All lenders are watching this case with interest because the court will consider the role of computer programs to assess loans. As the recent reporting season has shown, banks are under enormous pressure to automate lending processes in order to keep costs down in the face of revenue headwinds.

Westpac’s system included the use of a “70 per cent rule”, meaning customers would be referred for manual assessment if their declared living expenses exceeded 70 per cent of their verified monthly income. Banks want comfort from the court they are able to set computer rules that only send some loans for human assessment; the alternative would be much higher costs and, potentially, interest rates for all borrowers.

The court’s decision comes amid warnings that the economy could be harmed if legal standards are moved too far away from borrower responsibility. As Financial System Inquiry chairman David Murray put it in The Australian Financial Review in December: “Proposals which drift from caveat emptor towards caveat vendor can have profound systemic consequences”.

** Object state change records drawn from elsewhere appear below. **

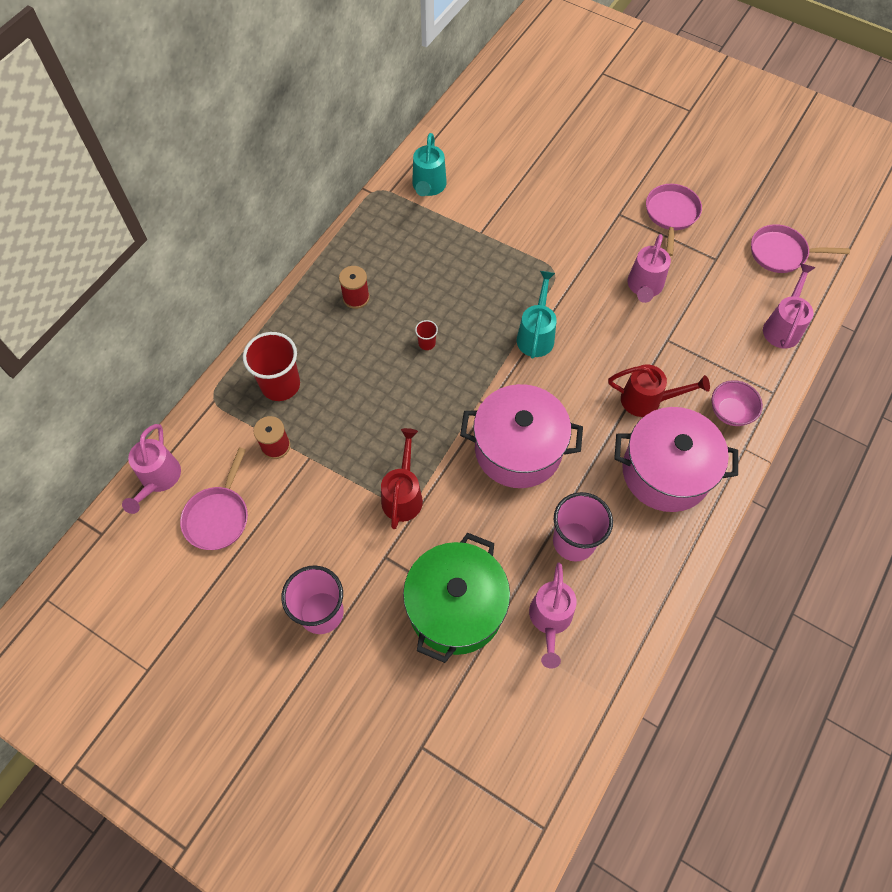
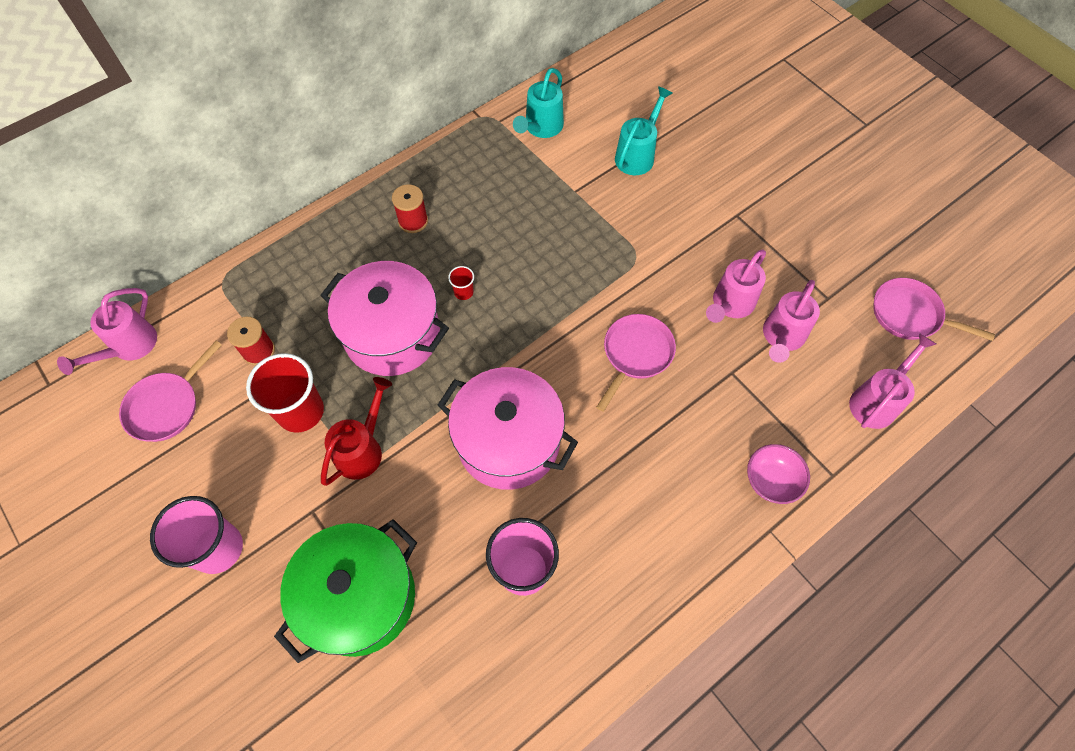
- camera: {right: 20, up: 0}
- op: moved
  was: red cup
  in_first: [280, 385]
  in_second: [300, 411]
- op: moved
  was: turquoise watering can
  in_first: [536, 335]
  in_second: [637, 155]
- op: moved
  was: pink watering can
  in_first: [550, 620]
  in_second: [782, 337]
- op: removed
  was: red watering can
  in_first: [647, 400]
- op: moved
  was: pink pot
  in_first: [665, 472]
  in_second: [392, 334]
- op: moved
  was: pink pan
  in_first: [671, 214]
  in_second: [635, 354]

Westpac’s approach has already won support from the former solicitor-general of Australia, Justin Gleeson, SC. He was appointed by the court last year to advise it on whether a proposed settlement of the case was appropriate, after the court rejected it.

Gleeson decision supported Westpac

Gleeson said Westpac should have discretion to set the rules for its loan assessments, so long as this was conducted in good faith. He said the regulator’s interpretation of the lending law was “absurd”.

“ASIC and Westpac’s constructions, which do seek to ‘read into’ [the law] some ‘use’ requirement, do have the potential to create absurdities and frustrate the statutory purpose,” Gleeson said.

The case also points to the increased use of the courts to clarify principle-based legislation, after the royal commission called the regulator out for its timidity towards litigation.

It will go down in law school textbooks as a case study of how not to settle a matter. When ASIC and Westpac last year settled the case with the bank agreeing to a $35 million fine, Justice Perram refused to rubber stamp the deal, because the settlement failed ot articulate how Westpac breached lending laws. Gleeson suggested a fine of about $100 million would have been more appropriate.

And so this week, it was back to square one.

Perram sees ‘fat’ to cut from expenses

During the hearing this week, it appeared Justice Perram was leaning towards the bank’s case. He suggested some customers, ordinarily accustomed to travelling business class and holidaying in exotic resorts, might cut their expenses in order to pay mortgages – which suggested ASIC’s formula could be too simplistic.

“There may be a lot of fat on the lamb,” Justice Perram said.

He also wondered whether financial hardship was subjective as well as objective, and asked whether the HEM benchmark could be used to pinpoint a level at which hardship is encountered.

“I mean, some people might ‘suffer’ if they had to go without the San Pellegrino mineral water,” he said.

But ASIC barrister Jeremy Clarke, SC, disagreed. He said there were many expenses which could not easily be cut that are not included in the HEM. They included medical expenses, school fees, payments for elderly relatives, and pets and car costs.

“It’s just an extraordinary assumption that all people can just come back to some generic extremely conservative level,” he said.

The case is also being closely watched by the legislature. As Commissioner Kenneth Hayne said in his final report, it could prompt redrafting to the extent the court highlights problems. “If the court processes were to reveal some deficiency in the law’s requirements to make reasonable inquiries about, and verify, the consumer’s financial situation, amending legislation to fill in that gap should be enacted as soon as reasonably practicable,” Commissioner Hayne said.

Class action lawyers are ready to jump. Westpac is facing a class action from law firm Maurice Blackburn for its over-reliance on benchmarks when assessing home loan applications, which will piggyback on the findings of Justice Perram if he decides in ASIC’s favour.